Pruning a weeping Norway spruce
Norway spruce is a beautiful conifer integrated in large-scale plantings due to its dramatic structure. Here, we shall provide you with details about how to train and prune a weeping Norway spruce.
Did You Know?
The weeping Norway spruce does not grow from seeds. Therefore, it is not restricted in any zone of the U.S.
A splendiferous, flowing, and non-flowering conifer, which if trained in the early years, can be left alone for the rest of its life; we are referring to the ever famous and striking Norway spruce. This tree is often seen in Asian gardens or natural water gardens and in snowy regions.
The Norway spruce, scientifically known as Picea abies, incorporates itself perfectly into narrow and difficult spaces due to its structure, thereby making an impressive focal point in the courtyards with naturalistic landscaping.
Norway Spruce
This ornamental conifer refrains from growing straight. The day the Norway spruce grows about 3 feet tall, it starts to dip over the ground. To avoid this 'weeping' of the tree, training and pruning are the two important steps that it must undergo.
How to Train the Weeping Norway Spruce
► The Norway spruce if left untrained, will not grow more than 3 to 5 feet, and will spread horizontally to become a ground cover. But proper training and staking will help the tree to attain a height of about 20 feet or more. In order to keep the tree upright, putting up stakes is essential.

► While staking the tree, make sure that the exposed stake is a little taller than you want the upright trunk to be. Then, tie the spruce by the trunk with the stake to keep it straight.

► Avoid tying it up tightly, otherwise it will damage the spruce. Once the spruce reaches the tip of the stakes, the branches will start sprawling outwards. This way, the Norway spruce will attain a conical shape.

► Remember that the spruce spreads out to a width of about 10 feet. So, see that there is enough space for the tree to grow and spread.
How to Prune the Weeping Norway Spruce
Weeping Norway Spruce
► While training means setting up the basic framework for the tree, pruning means to cultivate, tend to, and cut back on the unwanted growth of the tree. Pruning helps to attain a specific shape or size of the tree. It is a step in which the dead or damaged branches are cut off from the tree.

► To keep the size of the plant in control, a slit (slightly) has to be made just above the leaf bud. The similar procedure can be repeated while pruning unwanted branches. Making a one-fourth inch slit over the attachment of the branches will refrain them from growing in that direction.

► The most important warning while pruning is to be careful with the leader. Leader is the topmost vertical twig, which is in line with the main bark. Do not chop off the leader.
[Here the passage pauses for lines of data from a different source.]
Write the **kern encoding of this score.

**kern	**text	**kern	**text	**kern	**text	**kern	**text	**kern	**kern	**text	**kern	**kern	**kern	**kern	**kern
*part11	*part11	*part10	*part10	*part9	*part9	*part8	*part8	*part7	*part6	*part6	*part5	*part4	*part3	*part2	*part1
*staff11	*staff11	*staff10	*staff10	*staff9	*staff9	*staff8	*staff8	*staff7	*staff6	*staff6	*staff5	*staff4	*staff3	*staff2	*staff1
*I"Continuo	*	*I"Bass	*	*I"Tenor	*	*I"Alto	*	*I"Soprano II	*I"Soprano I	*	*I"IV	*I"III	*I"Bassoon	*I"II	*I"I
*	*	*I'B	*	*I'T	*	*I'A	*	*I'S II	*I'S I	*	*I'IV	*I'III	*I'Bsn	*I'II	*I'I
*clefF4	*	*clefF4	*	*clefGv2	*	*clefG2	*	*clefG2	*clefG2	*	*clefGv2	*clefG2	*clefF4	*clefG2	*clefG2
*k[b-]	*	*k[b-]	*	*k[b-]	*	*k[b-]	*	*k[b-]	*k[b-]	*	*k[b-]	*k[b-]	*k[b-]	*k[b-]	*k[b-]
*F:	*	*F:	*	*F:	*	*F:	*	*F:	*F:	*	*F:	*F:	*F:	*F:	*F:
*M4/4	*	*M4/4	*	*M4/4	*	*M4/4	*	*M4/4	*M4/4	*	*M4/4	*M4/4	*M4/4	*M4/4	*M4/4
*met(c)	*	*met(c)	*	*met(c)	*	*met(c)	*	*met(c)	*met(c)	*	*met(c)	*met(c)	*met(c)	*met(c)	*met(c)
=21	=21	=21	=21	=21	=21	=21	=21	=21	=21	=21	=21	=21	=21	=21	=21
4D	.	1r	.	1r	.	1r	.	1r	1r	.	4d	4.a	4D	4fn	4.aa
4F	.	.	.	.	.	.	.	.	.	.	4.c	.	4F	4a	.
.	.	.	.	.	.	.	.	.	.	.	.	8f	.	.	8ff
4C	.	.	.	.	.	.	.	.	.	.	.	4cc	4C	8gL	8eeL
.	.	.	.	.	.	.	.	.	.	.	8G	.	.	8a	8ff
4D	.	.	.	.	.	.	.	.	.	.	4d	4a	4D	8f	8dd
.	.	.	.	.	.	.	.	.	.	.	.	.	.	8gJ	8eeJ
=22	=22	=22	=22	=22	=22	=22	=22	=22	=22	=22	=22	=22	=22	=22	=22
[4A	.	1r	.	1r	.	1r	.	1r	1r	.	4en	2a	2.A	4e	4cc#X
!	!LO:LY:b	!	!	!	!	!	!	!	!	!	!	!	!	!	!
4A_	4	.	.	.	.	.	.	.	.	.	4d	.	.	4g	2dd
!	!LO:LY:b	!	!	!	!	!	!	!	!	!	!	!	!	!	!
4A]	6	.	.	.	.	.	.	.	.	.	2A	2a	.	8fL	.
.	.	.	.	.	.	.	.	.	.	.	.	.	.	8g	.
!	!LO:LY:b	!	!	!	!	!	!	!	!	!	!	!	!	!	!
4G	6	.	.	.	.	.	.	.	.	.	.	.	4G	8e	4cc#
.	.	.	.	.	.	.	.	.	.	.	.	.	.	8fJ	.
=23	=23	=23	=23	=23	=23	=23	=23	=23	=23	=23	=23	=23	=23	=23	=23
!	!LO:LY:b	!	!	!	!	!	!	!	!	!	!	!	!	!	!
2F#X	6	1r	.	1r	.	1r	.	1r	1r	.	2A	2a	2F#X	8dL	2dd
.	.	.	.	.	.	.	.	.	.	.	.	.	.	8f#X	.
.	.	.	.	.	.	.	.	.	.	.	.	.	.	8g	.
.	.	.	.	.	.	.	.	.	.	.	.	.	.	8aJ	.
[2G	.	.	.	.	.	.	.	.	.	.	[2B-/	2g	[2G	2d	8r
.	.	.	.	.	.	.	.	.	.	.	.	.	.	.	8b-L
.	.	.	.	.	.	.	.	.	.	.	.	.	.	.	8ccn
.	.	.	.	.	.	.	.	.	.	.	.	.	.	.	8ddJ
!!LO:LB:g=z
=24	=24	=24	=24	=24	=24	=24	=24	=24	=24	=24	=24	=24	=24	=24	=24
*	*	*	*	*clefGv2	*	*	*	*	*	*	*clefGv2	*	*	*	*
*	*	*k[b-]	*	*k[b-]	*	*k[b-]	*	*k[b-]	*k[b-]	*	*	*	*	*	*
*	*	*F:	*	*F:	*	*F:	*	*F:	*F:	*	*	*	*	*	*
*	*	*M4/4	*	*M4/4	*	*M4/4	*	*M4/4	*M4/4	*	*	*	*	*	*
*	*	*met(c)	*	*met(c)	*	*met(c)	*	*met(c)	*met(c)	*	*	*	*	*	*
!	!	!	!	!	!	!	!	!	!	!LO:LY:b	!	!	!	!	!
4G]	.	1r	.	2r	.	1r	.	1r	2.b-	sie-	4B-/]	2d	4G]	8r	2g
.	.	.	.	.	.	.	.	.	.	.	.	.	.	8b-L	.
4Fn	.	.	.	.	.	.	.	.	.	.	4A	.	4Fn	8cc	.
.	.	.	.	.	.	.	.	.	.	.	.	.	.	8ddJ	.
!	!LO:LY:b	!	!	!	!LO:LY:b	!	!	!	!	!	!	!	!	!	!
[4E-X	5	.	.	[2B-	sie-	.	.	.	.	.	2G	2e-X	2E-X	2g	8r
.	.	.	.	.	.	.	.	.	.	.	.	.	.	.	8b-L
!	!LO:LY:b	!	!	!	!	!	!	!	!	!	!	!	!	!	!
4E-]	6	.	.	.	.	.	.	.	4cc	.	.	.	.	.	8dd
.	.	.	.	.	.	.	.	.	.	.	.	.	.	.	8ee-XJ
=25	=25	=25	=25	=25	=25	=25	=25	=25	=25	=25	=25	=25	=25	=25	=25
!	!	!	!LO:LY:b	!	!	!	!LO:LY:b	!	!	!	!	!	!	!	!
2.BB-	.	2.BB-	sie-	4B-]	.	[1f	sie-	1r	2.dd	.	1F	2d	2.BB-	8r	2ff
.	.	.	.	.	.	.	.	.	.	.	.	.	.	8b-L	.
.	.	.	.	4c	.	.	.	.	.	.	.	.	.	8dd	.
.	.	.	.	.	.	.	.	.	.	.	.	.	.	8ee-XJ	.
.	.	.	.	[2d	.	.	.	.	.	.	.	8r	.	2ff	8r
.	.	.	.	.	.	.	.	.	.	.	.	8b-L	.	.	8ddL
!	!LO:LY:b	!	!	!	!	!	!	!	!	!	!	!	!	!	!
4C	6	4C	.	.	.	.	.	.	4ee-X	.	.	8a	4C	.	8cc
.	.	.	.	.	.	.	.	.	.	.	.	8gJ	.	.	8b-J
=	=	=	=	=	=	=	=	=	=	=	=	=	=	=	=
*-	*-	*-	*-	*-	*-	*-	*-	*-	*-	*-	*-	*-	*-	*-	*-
It acts as the tip for the coniferous spruce. Every spruce should have only a single leader.

► Make sure that while pruning, you trim the branches and twigs sticking out of the conical shape.

► Pruning is generally done once at the beginning of the year. But you might as well prune the tree during winters.

► Prune the Norway spruce with sharp and clean pruners. If the spruce has the height of a shrub, use loppers, pruners, or hand shears. If the spruce is tall and high, use pole pruners.
How to Care for a Weeping Norway Spruce
Caring Norway Spruce
► Before planting a Norway spruce in the garden, know that the tree needs a lot of space―horizontally and vertically as well!

► The Norway spruce is subjugated to budworm, spider mites, and spruce gall aphid.

► This spruce needs to be watered such that the water reaches at least 8 feet from the ground. This will make the tree more tolerant to drought.

► If you will dig a hole (4 inches approximately) through the soil and feel that the soil is dry, it's time for the tree to be watered.

► When the Norway spruce is fully matured, then you can add fertilizers to the tree after every 3 years. When young, add fertilizers annually.

► Do not over-fertilize the tree. These trees should be fed during spring. Feeding fertilizers at the wrong time also causes damage to the tree.
So it's totally up to you if you want the spruce vertical or horizontal. But we feel that a well-pruned Norway spruce is much more elegant and adds more value and beauty to a garden than without it. If you decide to prune your weeping Norway spruce, we are sure that this piece from Buzzle will help you to a great extent.